The incident on October 2 saw staff take women off planes to examine them, ostensibly to check whether they were the mother of the abandoned baby.
Sheikh Khalid bin Khalifa bin Abdulaziz Al Thani, Qatar’s prime minister, has ordered a “comprehensive, transparent investigation”, the Government Communications Office said in a statement on Wednesday.
“While the aim of the urgently decided search was to prevent the perpetrators of the horrible crime from escaping, the State of Qatar regrets any distress or infringement on the personal freedoms of any traveler caused by this action,” the statement said.
“This egregious and life-threatening violation of the law triggered an immediate search for the parents, including on flights in the vicinity of where the newborn was found.”
The newborn, a baby girl, was found in a plastic bag in a rubbish bin in “what appeared to be a shocking and appalling attempt to kill her”, the statement said.

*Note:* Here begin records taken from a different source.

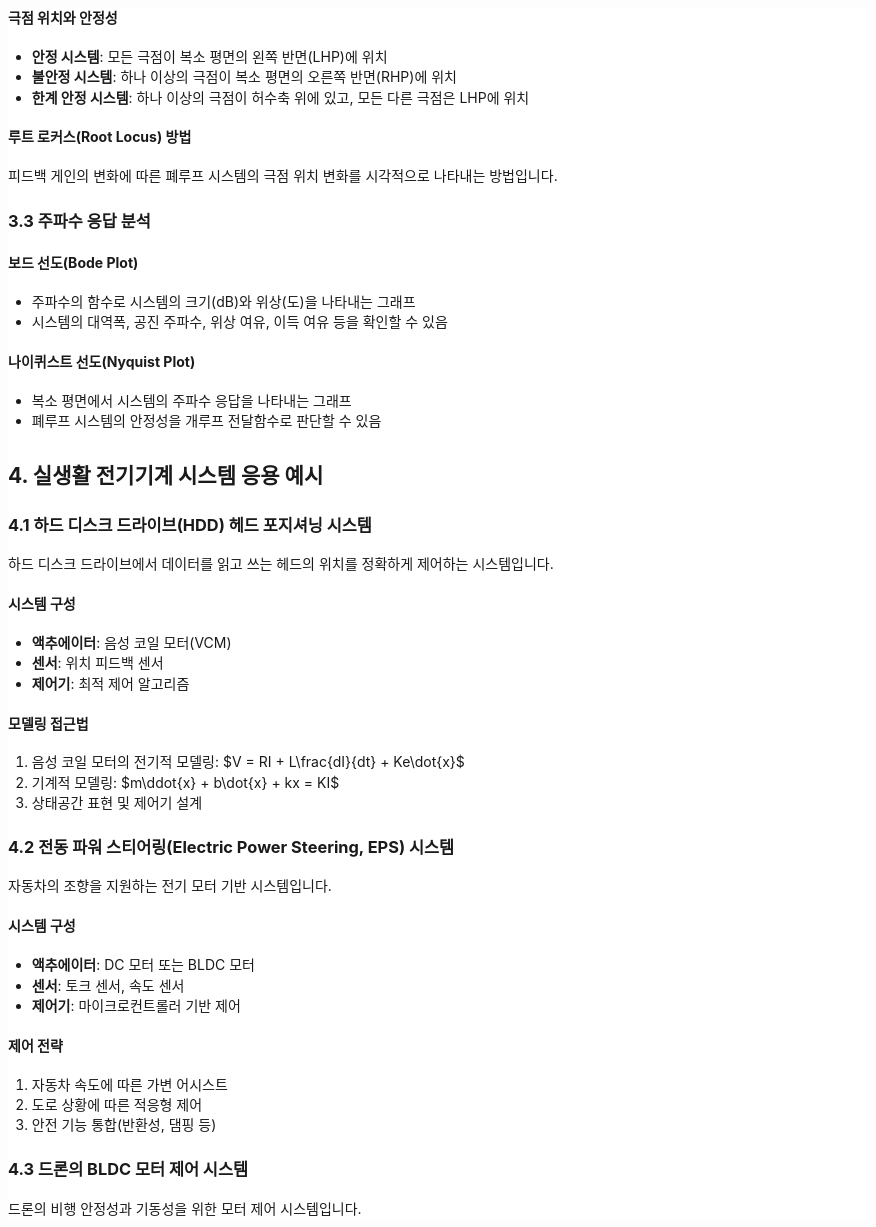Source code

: #### 극점 위치와 안정성
- **안정 시스템**: 모든 극점이 복소 평면의 왼쪽 반면(LHP)에 위치
- **불안정 시스템**: 하나 이상의 극점이 복소 평면의 오른쪽 반면(RHP)에 위치
- **한계 안정 시스템**: 하나 이상의 극점이 허수축 위에 있고, 모든 다른 극점은 LHP에 위치

#### 루트 로커스(Root Locus) 방법
피드백 게인의 변화에 따른 폐루프 시스템의 극점 위치 변화를 시각적으로 나타내는 방법입니다.

### 3.3 주파수 응답 분석

#### 보드 선도(Bode Plot)
- 주파수의 함수로 시스템의 크기(dB)와 위상(도)을 나타내는 그래프
- 시스템의 대역폭, 공진 주파수, 위상 여유, 이득 여유 등을 확인할 수 있음

#### 나이퀴스트 선도(Nyquist Plot)
- 복소 평면에서 시스템의 주파수 응답을 나타내는 그래프
- 폐루프 시스템의 안정성을 개루프 전달함수로 판단할 수 있음

## 4. 실생활 전기기계 시스템 응용 예시

### 4.1 하드 디스크 드라이브(HDD) 헤드 포지셔닝 시스템

하드 디스크 드라이브에서 데이터를 읽고 쓰는 헤드의 위치를 정확하게 제어하는 시스템입니다.

#### 시스템 구성
- **액추에이터**: 음성 코일 모터(VCM)
- **센서**: 위치 피드백 센서
- **제어기**: 최적 제어 알고리즘

#### 모델링 접근법
1. 음성 코일 모터의 전기적 모델링: $V = RI + L\frac{dI}{dt} + Ke\dot{x}$
2. 기계적 모델링: $m\ddot{x} + b\dot{x} + kx = KI$
3. 상태공간 표현 및 제어기 설계

### 4.2 전동 파워 스티어링(Electric Power Steering, EPS) 시스템

자동차의 조향을 지원하는 전기 모터 기반 시스템입니다.

#### 시스템 구성
- **액추에이터**: DC 모터 또는 BLDC 모터
- **센서**: 토크 센서, 속도 센서
- **제어기**: 마이크로컨트롤러 기반 제어

#### 제어 전략
1. 자동차 속도에 따른 가변 어시스트
2. 도로 상황에 따른 적응형 제어
3. 안전 기능 통합(반환성, 댐핑 등)

### 4.3 드론의 BLDC 모터 제어 시스템

드론의 비행 안정성과 기동성을 위한 모터 제어 시스템입니다.
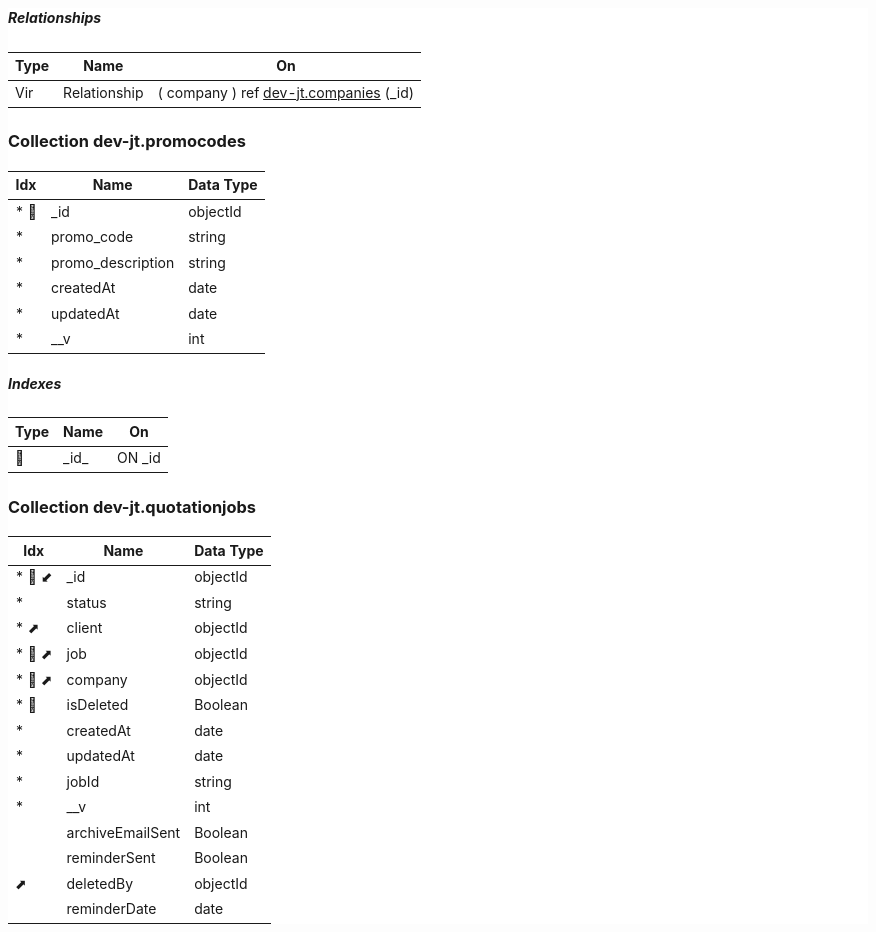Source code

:##### Relationships
|Type |Name |On |
|---|---|---|
| Vir | Relationship | ( company ) ref [dev-jt.companies](#companies) (\_id) |




### Collection dev-jt.promocodes 
|Idx |Name |Data Type |
|---|---|---|
| * &#128273;  | \_id| objectId  |
| * | promo\_code| string  |
| * | promo\_description| string  |
| * | createdAt| date  |
| * | updatedAt| date  |
| * | \_\_v| int  |


##### Indexes 
|Type |Name |On |
|---|---|---|
| &#128273;  | \_id\_ | ON \_id|



### Collection dev-jt.quotationjobs 
|Idx |Name |Data Type |
|---|---|---|
| * &#128273;  &#11019; | \_id| objectId  |
| * | status| string  |
| * &#11016; | client| objectId  |
| * &#128270; &#11016; | job| objectId  |
| * &#128270; &#11016; | company| objectId  |
| * &#128270; | isDeleted| Boolean  |
| * | createdAt| date  |
| * | updatedAt| date  |
| * | jobId| string  |
| * | \_\_v| int  |
|  | archiveEmailSent| Boolean  |
|  | reminderSent| Boolean  |
| &#11016; | deletedBy| objectId  |
|  | reminderDate| date  |
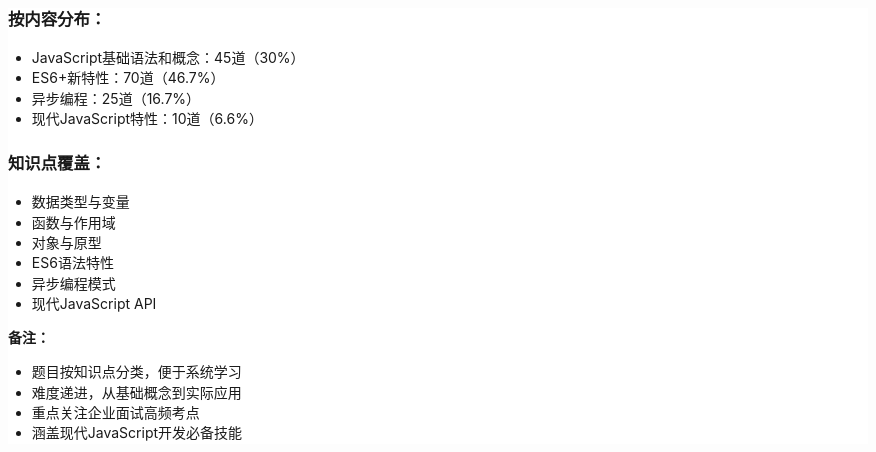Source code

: ### 按内容分布：
- JavaScript基础语法和概念：45道（30%）
- ES6+新特性：70道（46.7%）
- 异步编程：25道（16.7%）
- 现代JavaScript特性：10道（6.6%）

### 知识点覆盖：
- 数据类型与变量
- 函数与作用域
- 对象与原型
- ES6语法特性
- 异步编程模式
- 现代JavaScript API

**备注：**
- 题目按知识点分类，便于系统学习
- 难度递进，从基础概念到实际应用
- 重点关注企业面试高频考点
- 涵盖现代JavaScript开发必备技能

Meanwhile, Australia’s foreign minister said female passengers on 10 planes flying out Doha were forced to endure the invasive physical examinations, greatly expanding the number of women first thought affected.
Foreign Minister Marise Payne told a hearing in Australia’s Senate on Wednesday that women on “10 aircraft in total” had been subject to the searches, which she has described as “grossly disturbing” and “offensive”.
“We became aware of that yesterday through advice from our post in Doha,” she said.
Australia had registered its “serious concern” about the treatment of the women, she added.
It was revealed on Sunday that women were removed from a Sydney-bound Qatar Airways flight in Doha on October 2 and forced to undergo the inspections after the baby was found in an airport toilet.
The women said they were taken from the plane and subjected to strip searches in an ambulance parked on the tarmac.
A spokesperson for Australia’s Department of Foreign Affairs and Trade told Al Jazeera that “18 female passengers … were involved in the incident” on the October 2 flight to Sydney, adding that 13 of them were Australian and five were of other nationalities.
The Transport Workers’ Union of New South Wales, whose members service Qatar Airways planes at Sydney Airport, said on Tuesday it was considering industrial action against the carrier for “the brutal attack on the human rights of Australian female airline passengers”.
“Other countries affected absolutely share Australia’s views and the strength of Australia’s views,” said Frances Adamson, secretary of the Department of Foreign Affairs and Trade. “This is not by any standard normal behaviour and the Qataris recognise that and are appalled by it, do not want it to happen again.”
Australia was alerted to the incident by a female Australian diplomat who was on the flight and was “shocked at what happened”, Adamson said. The diplomat was not searched.
Doha’s Hamad International Airport launched an appeal on Sunday for the child’s mother to come forward, saying the baby remains unidentified but is “safe under the professional care of medical and social workers”.